Community Notes cannot be, nor is it intended to be, a panacea for all problems in public epistemology. Whatever problems it doesn’t solve, there’s plenty of room for other mechanisms to fill it, whether it’s a newfangled gadget like a prediction market or an established organization employing full-time employees with domain expertise that can try to fill the gaps.
in conclusion
Community Notes is not only a fascinating social media experiment, but also an example of a fascinating emerging type of mechanism design: mechanisms that consciously seek to identify extremes and tend to promote boundary crossing rather than perpetuate divisions.

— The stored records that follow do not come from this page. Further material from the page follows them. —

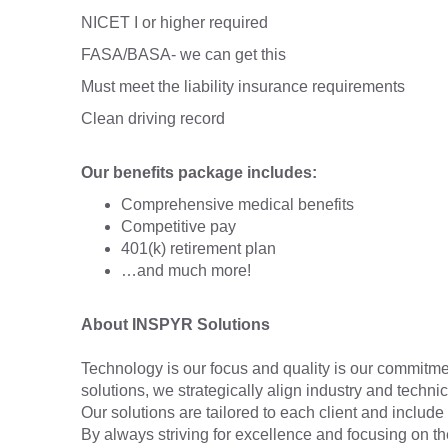
NICET I or higher required
FASA/BASA- we can get this
Must meet the liability insurance requirements
Clean driving record
Our benefits package includes:
Comprehensive medical benefits
Competitive pay
401(k) retirement plan
…and much more!
About INSPYR Solutions
Technology is our focus and quality is our commitmen
solutions, we strategically align industry and techni
Our solutions are tailored to each client and include 
By always striving for excellence and focusing on t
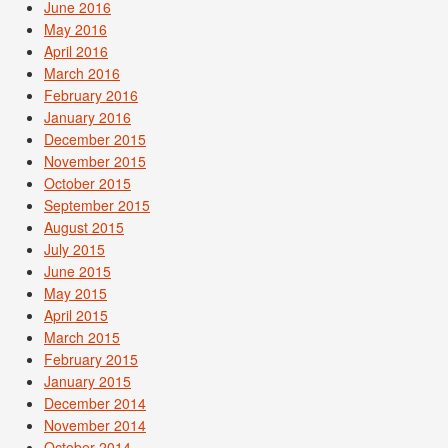
June 2016
May 2016
April 2016
March 2016
February 2016
January 2016
December 2015
November 2015
October 2015
September 2015
August 2015
July 2015
June 2015
May 2015
April 2015
March 2015
February 2015
January 2015
December 2014
November 2014
October 2014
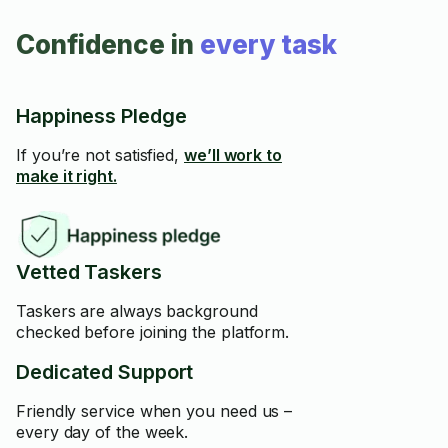
Confidence in
every task
Happiness Pledge
If you’re not satisfied,
we’ll work to
make it right.
Vetted Taskers
Taskers are always background
checked before joining the platform.
Dedicated Support
Friendly service when you need us –
every day of the week.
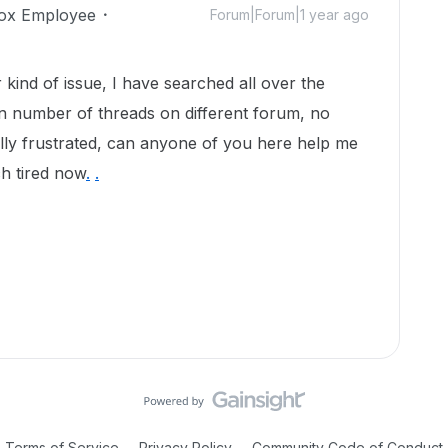
ox Employee
Forum|Forum|1 year ago
kind of issue, I have searched all over the
n number of threads on different forum, no
ally frustrated, can anyone of you here help me
ch tired now
.
.
Terms of Service
Privacy Policy
Community Code of Conduct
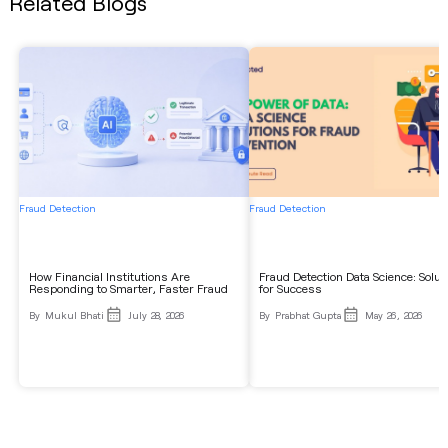
Related Blogs
Fraud Detection
Fraud Detection
How Financial Institutions Are
Fraud Detection Data Science: Solut
Responding to Smarter, Faster Fraud
for Success
By
Mukul Bhati
July 28, 2026
By
Prabhat Gupta
May 26, 2026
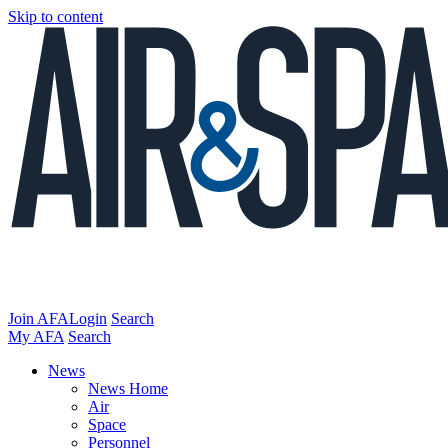
Skip to content
Join AFA
Login
Search
My AFA
Search
News
News Home
Air
Space
Personnel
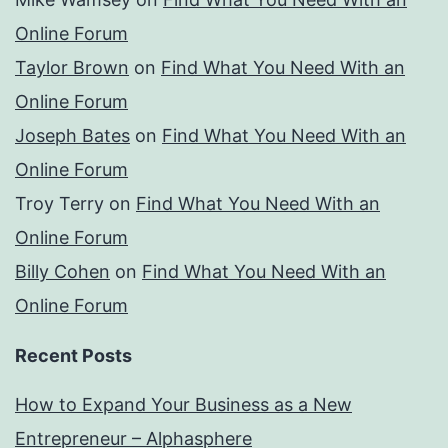
Online Forum
Taylor Brown
on
Find What You Need With an
Online Forum
Joseph Bates
on
Find What You Need With an
Online Forum
Troy Terry
on
Find What You Need With an
Online Forum
Billy Cohen
on
Find What You Need With an
Online Forum
Recent Posts
How to Expand Your Business as a New
Entrepreneur – Alphasphere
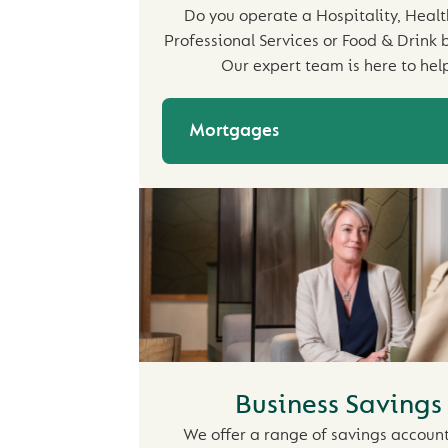
Do you operate a Hospitality, Healt
Professional Services or Food & Drink 
Our expert team is here to help
Mortgages
Business Savings
We offer a range of savings account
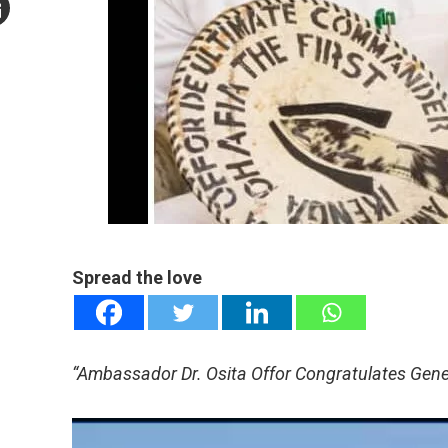
mail
e
Spread the love
“Ambassador Dr. Osita Offor Congratulates Gene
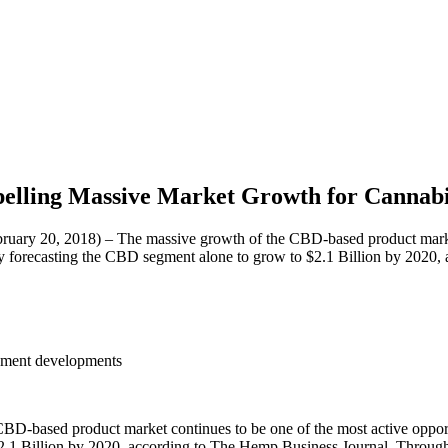
lling Massive Market Growth for Cannabi
20, 2018) – The massive growth of the CBD-based product market con
ently forecasting the CBD segment alone to grow to $2.1 Billion by 202
eement developments
-based product market continues to be one of the most active opportuni
$2.1 Billion by 2020, according to The Hemp Business Journal. Throug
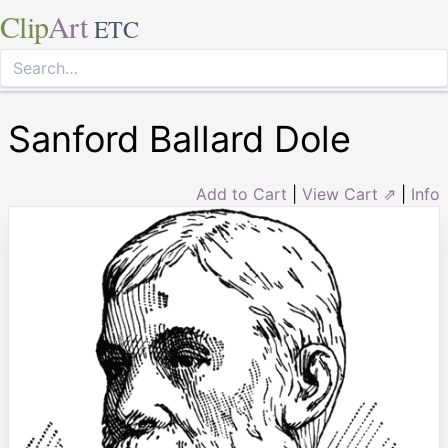
Clip
Art
ETC
Sanford Ballard Dole
Add to Cart
|
View Cart ⇗
|
Info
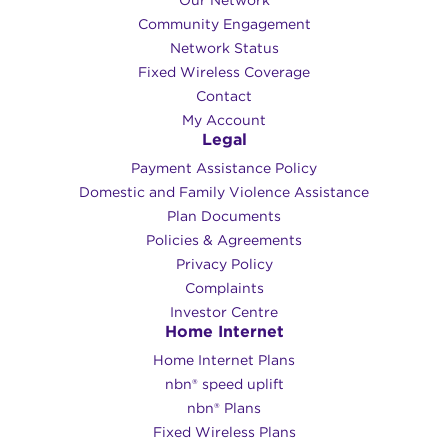
Community Engagement
Network Status
Fixed Wireless Coverage
Contact
My Account
Legal
Payment Assistance Policy
Domestic and Family Violence Assistance
Plan Documents
Policies & Agreements
Privacy Policy
Complaints
Investor Centre
Home Internet
Home Internet Plans
nbn® speed uplift
nbn® Plans
Fixed Wireless Plans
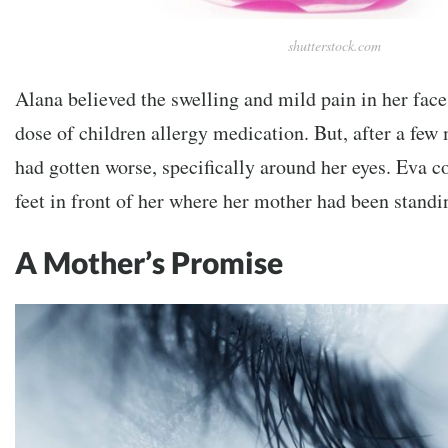
shutterstock.com
Alana believed the swelling and mild pain in her face
dose of children allergy medication. But, after a few 
had gotten worse, specifically around her eyes. Eva c
feet in front of her where her mother had been standi
A Mother’s Promise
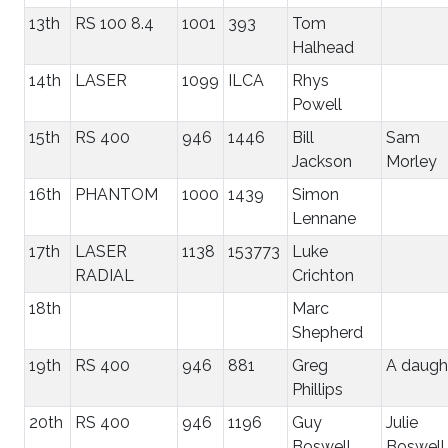
13th
RS 100 8.4
1001
393
Tom
Halhead
14th
LASER
1099
ILCA
Rhys
Powell
15th
RS 400
946
1446
Bill
Sam
Jackson
Morley
16th
PHANTOM
1000
1439
Simon
Lennane
17th
LASER
1138
153773
Luke
RADIAL
Crichton
18th
Marc
Shepherd
19th
RS 400
946
881
Greg
A daugh
Phillips
20th
RS 400
946
1196
Guy
Julie
Boswell
Boswell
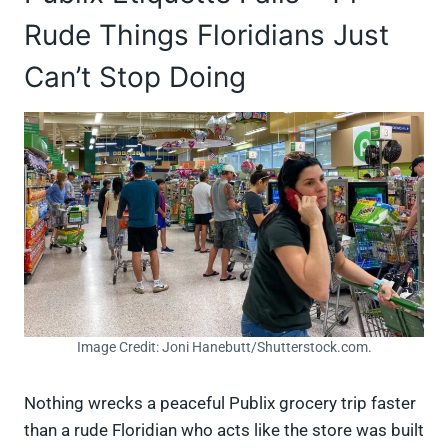
Rude Things Floridians Just
Can’t Stop Doing
Image Credit: Joni Hanebutt/Shutterstock.com.
Nothing wrecks a peaceful Publix grocery trip faster
than a rude Floridian who acts like the store was built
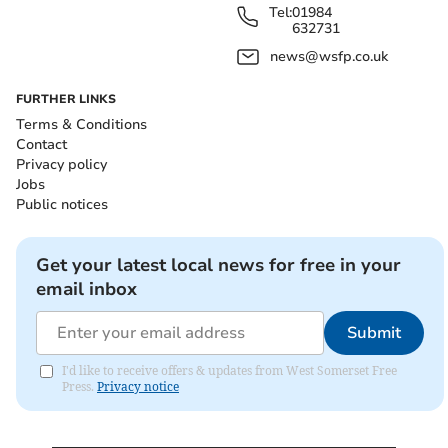
Tel:
01984
632731
news@wsfp.co.uk
FURTHER LINKS
Terms & Conditions
Contact
Privacy policy
Jobs
Public notices
Get your latest local news for free in your
email inbox
Submit
I'd like to receive offers & updates from West Somerset Free
Press.
Privacy notice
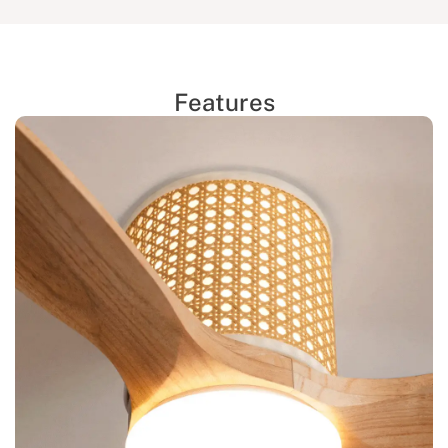
Features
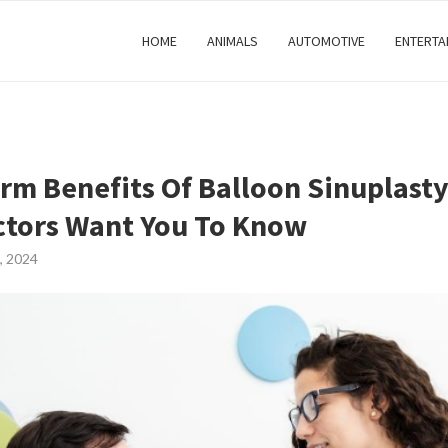
HOME
ANIMALS
AUTOMOTIVE
ENTERTA
rm Benefits Of Balloon Sinuplast
tors Want You To Know
, 2024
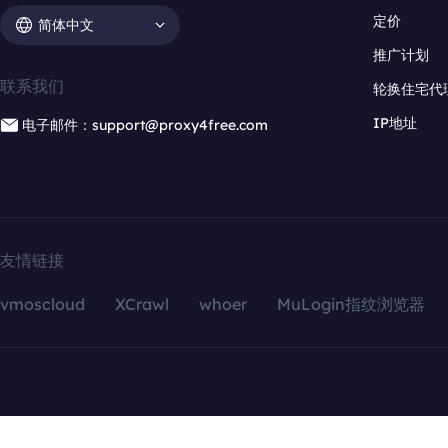
定价
简体中文
推广计划
联系我们
轮换住宅代
IP地址
电子邮件：support@proxy4free.com
友情链接
vmoscloud
XCrawl
whoer
MuLogin指纹浏览器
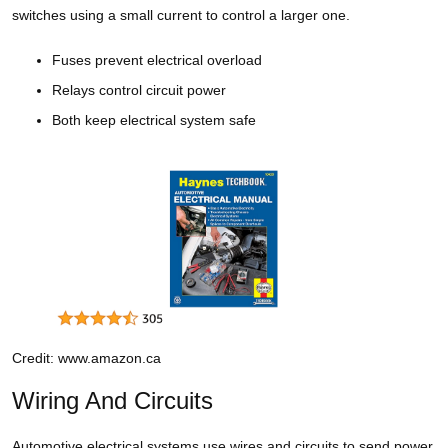
switches using a small current to control a larger one.
Fuses prevent electrical overload
Relays control circuit power
Both keep electrical system safe
Credit: www.amazon.ca
Wiring And Circuits
Automotive electrical systems use wires and circuits to send power.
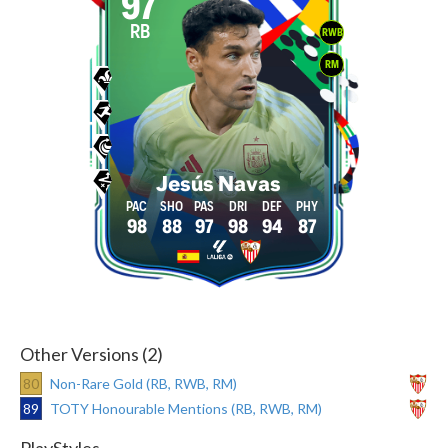
97
RB
RWB
RM
Jesús Navas
98
88
97
98
94
87
Other Versions (2)
80
Non-Rare Gold (RB, RWB, RM)
89
TOTY Honourable Mentions (RB, RWB, RM)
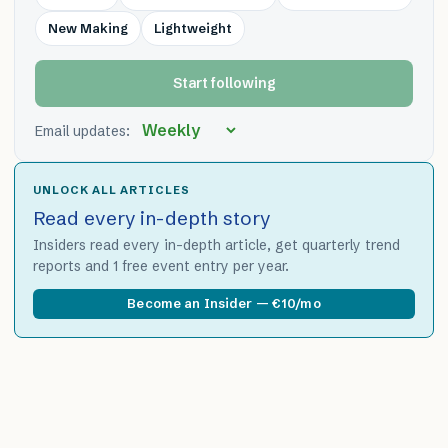
New Making
Lightweight
Start following
Email updates:
UNLOCK ALL ARTICLES
Read every in-depth story
Insiders read every in-depth article, get quarterly trend
reports and 1 free event entry per year.
Become an Insider — €10/mo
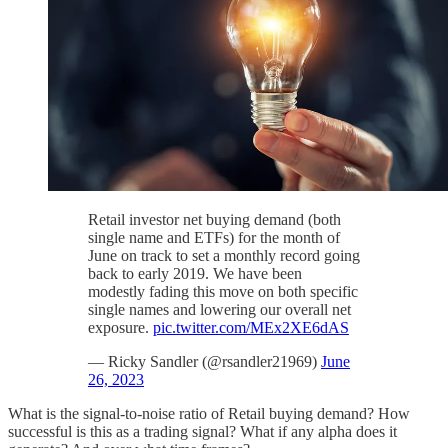
Retail investor net buying demand (both
single name and ETFs) for the month of
June on track to set a monthly record going
back to early 2019. We have been
modestly fading this move on both specific
single names and lowering our overall net
exposure.
pic.twitter.com/MEx2XE6dAS
— Ricky Sandler (@rsandler21969)
June
26, 2023
What is the signal-to-noise ratio of Retail buying demand? How
successful is this as a trading signal? What if any alpha does it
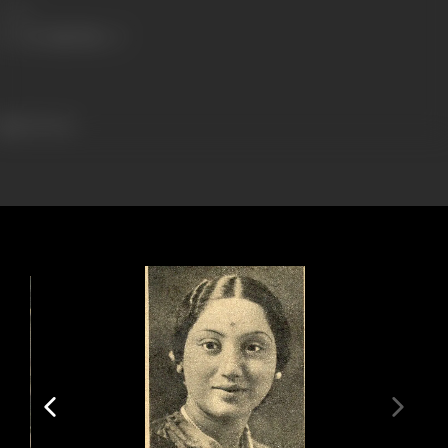
Share
110 views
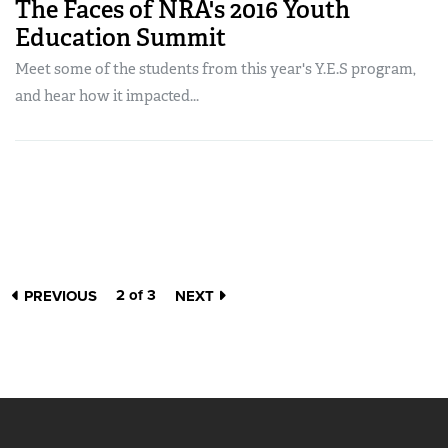
The Faces of NRA's 2016 Youth
Education Summit
Meet some of the students from this year's Y.E.S program,
and hear how it impacted...
2 of 3
PREVIOUS
NEXT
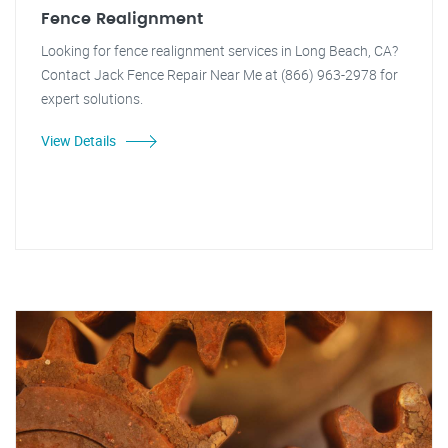
Fence Realignment
Looking for fence realignment services in Long Beach, CA?
Contact Jack Fence Repair Near Me at (866) 963-2978 for
expert solutions.
View Details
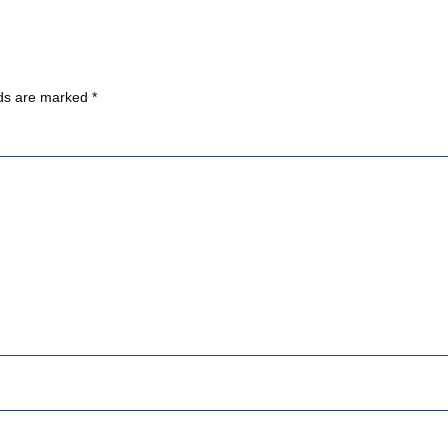
lds are marked
*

Two other examples in this category that I'm aware of are: (i) the pairwise secondary funding mechanism used in Gitcoin Grants, and (ii) Polis, a discussion tool that uses clustering algorithms to help the community identify common Popular statements span people who often have different views. This area of ​​mechanism design is valuable, and I hope we see more academic work in this area.
The algorithmic transparency provided by Community Notes isn't exactly the same as fully decentralized social media - if you don't agree with the way Community Notes works, there's no way to view the same content through a different algorithm. But this is the closest that hyperscale applications will get in the next few years, and we can see that it already provides a lot of value, both in preventing centralized manipulation and ensuring that platforms that do not engage in such manipulation get their due. recognized.
I look forward to seeing Community Notes and many similar-spirited algorithms develop and grow over the next decade.